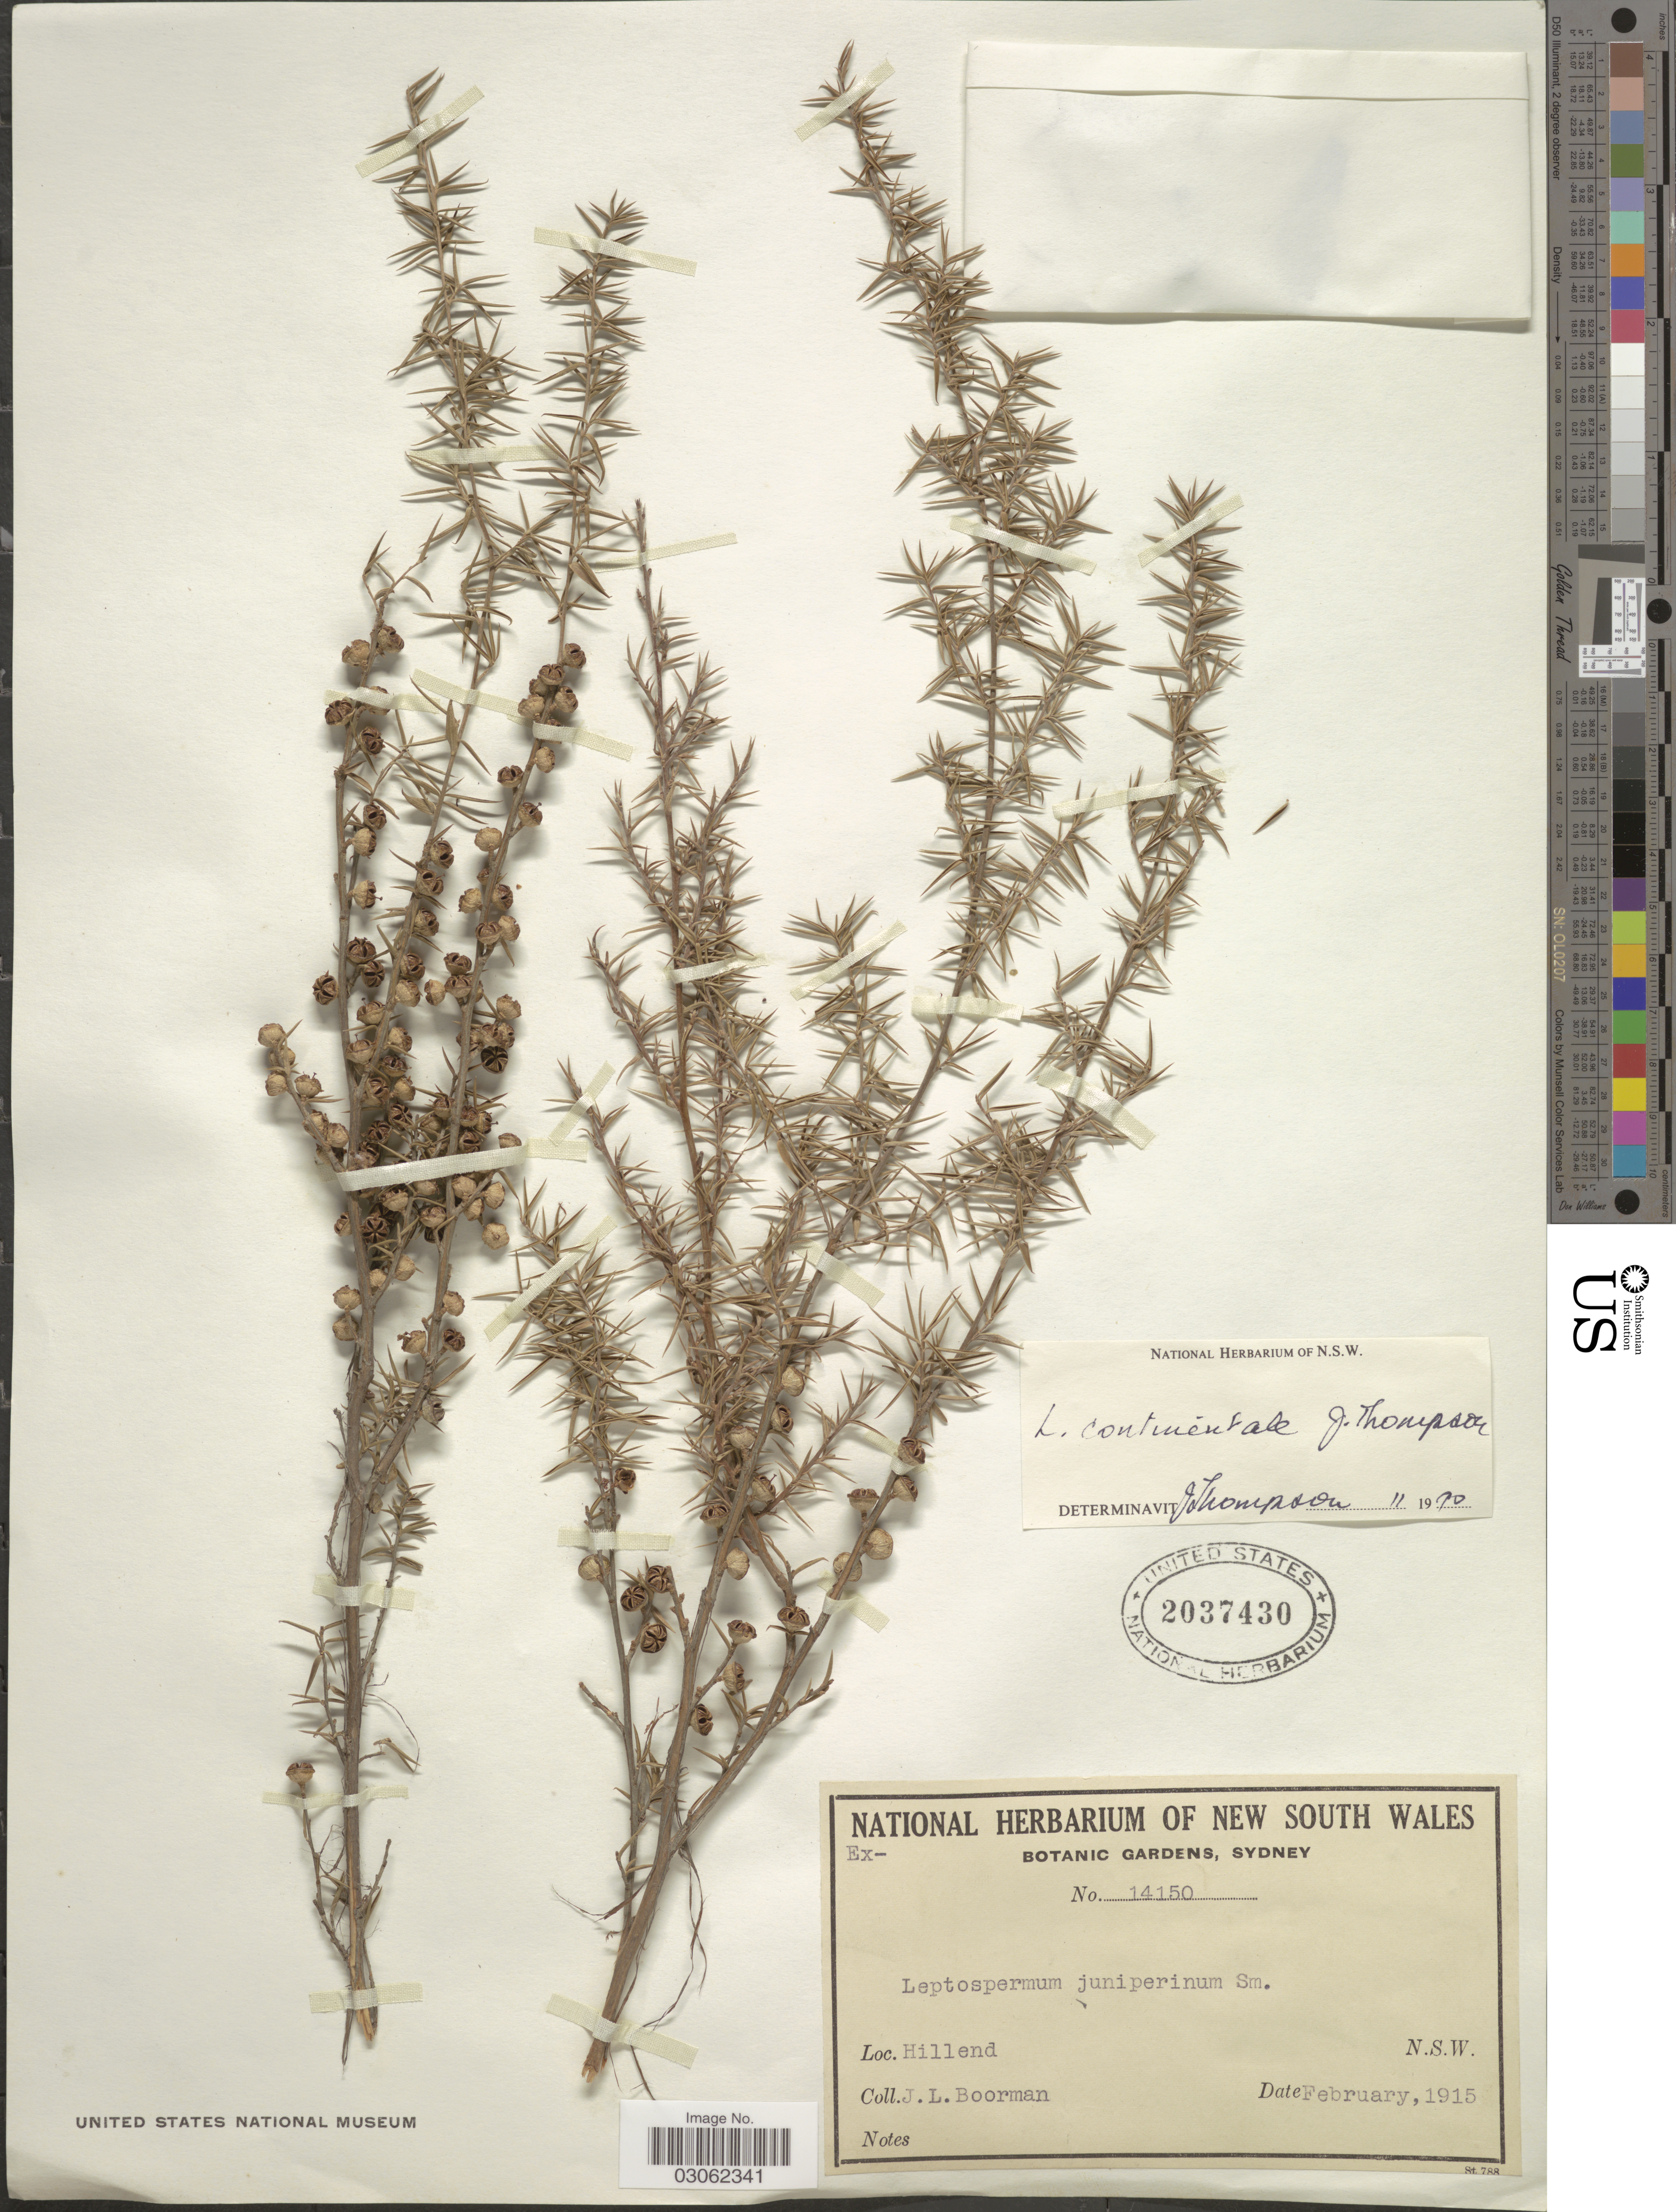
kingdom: Plantae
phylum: Tracheophyta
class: Magnoliopsida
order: Myrtales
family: Myrtaceae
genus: Leptospermum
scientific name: Leptospermum continentale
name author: Joy Thomps.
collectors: J. Boorman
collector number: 14150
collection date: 1915-02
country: Australia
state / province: New South Wales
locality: Hillend. N.S.W.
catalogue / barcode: US 2037430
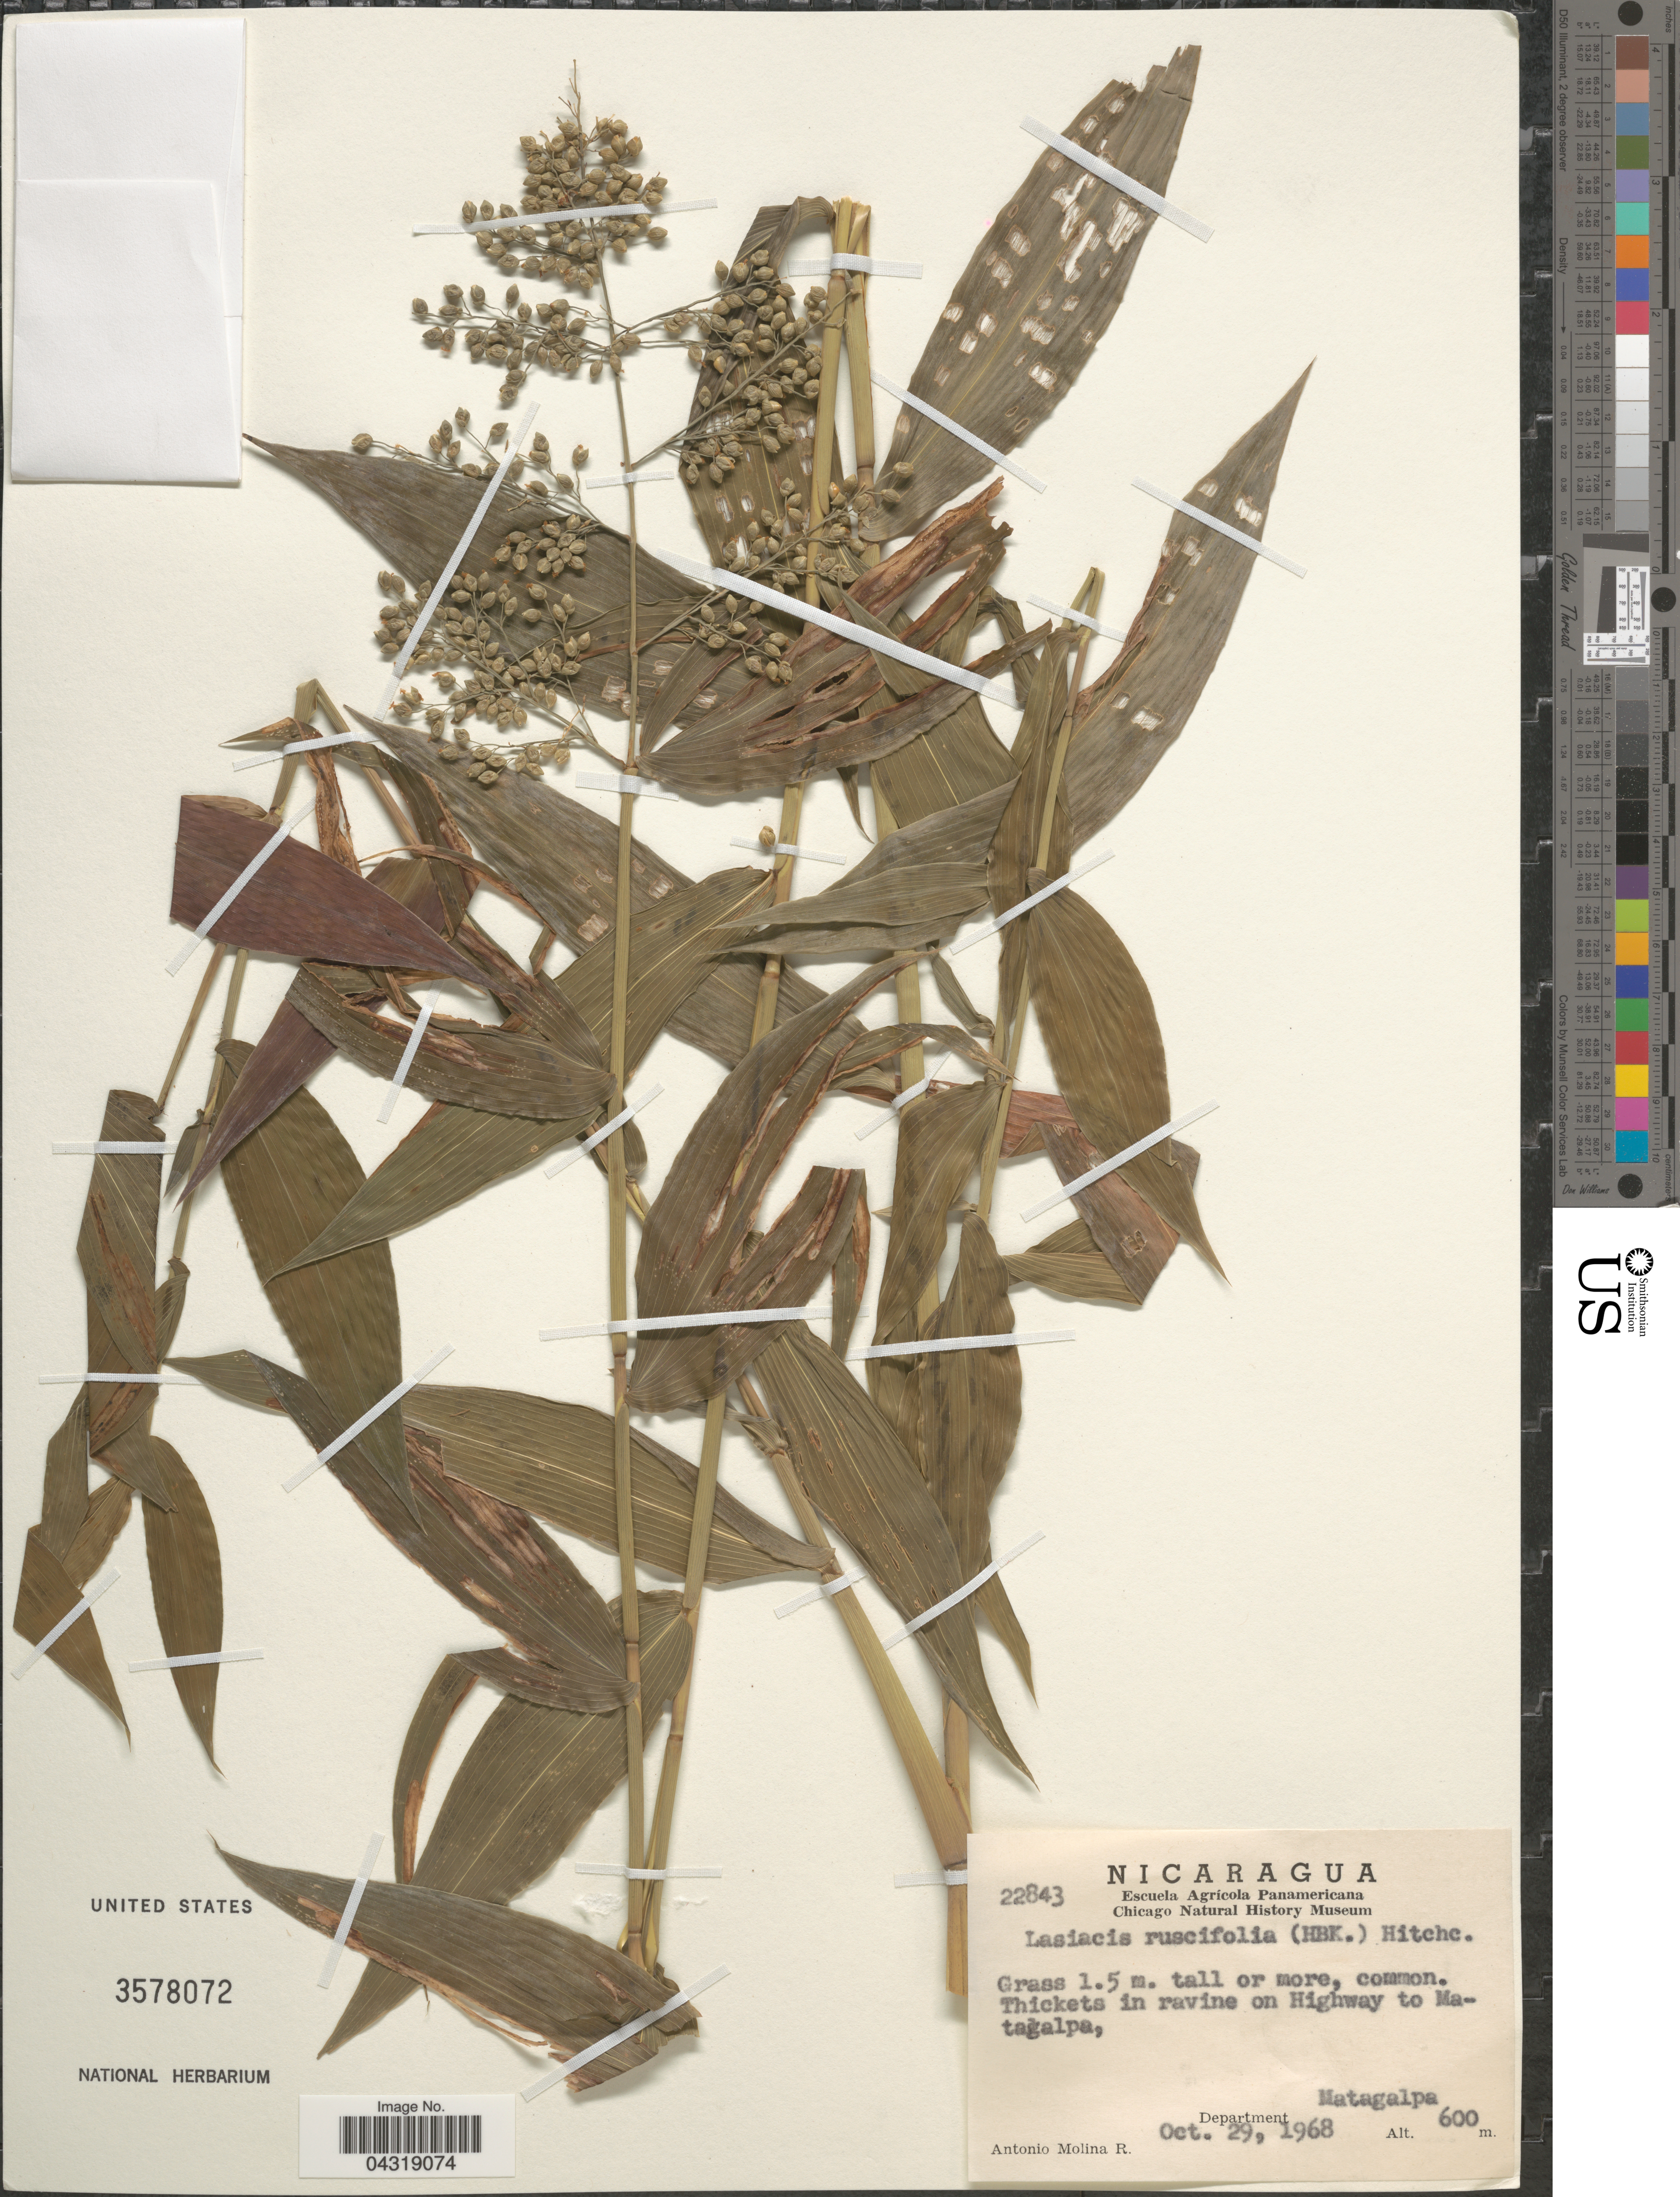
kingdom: Plantae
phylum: Tracheophyta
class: Liliopsida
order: Poales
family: Poaceae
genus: Lasiacis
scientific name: Lasiacis ruscifolia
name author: (Kunth) Hitchc.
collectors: A. Molina R.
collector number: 22843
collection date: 1968-10-29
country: Nicaragua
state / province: Matagalpa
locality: Thickets in ravine on Highway to Matagalpa. Department Matagalpa.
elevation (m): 600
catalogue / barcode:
━━━━
■ **Aim**
Could you pull every line of the listing above out word for word, leaving the pictures out of your answer?

■ **Solution to this problem**
kingdom: Plantae
phylum: Tracheophyta
class: Magnoliopsida
order: Myrtales
family: Myrtaceae
genus: Leptospermum
scientific name: Leptospermum continentale
name author: Joy Thomps.
collectors: J. Boorman
collector number: 14150
collection date: 1915-02
country: Australia
state / province: New South Wales
locality: Hillend. N.S.W.
catalogue / barcode: US 2037430
kingdom: Plantae
phylum: Tracheophyta
class: Liliopsida
order: Poales
family: Poaceae
genus: Lasiacis
scientific name: Lasiacis ruscifolia
name author: (Kunth) Hitchc.
collectors: A. Molina R.
collector number: 22843
collection date: 1968-10-29
country: Nicaragua
state / province: Matagalpa
locality: Thickets in ravine on Highway to Matagalpa. Department Matagalpa.
elevation (m): 600
catalogue / barcode:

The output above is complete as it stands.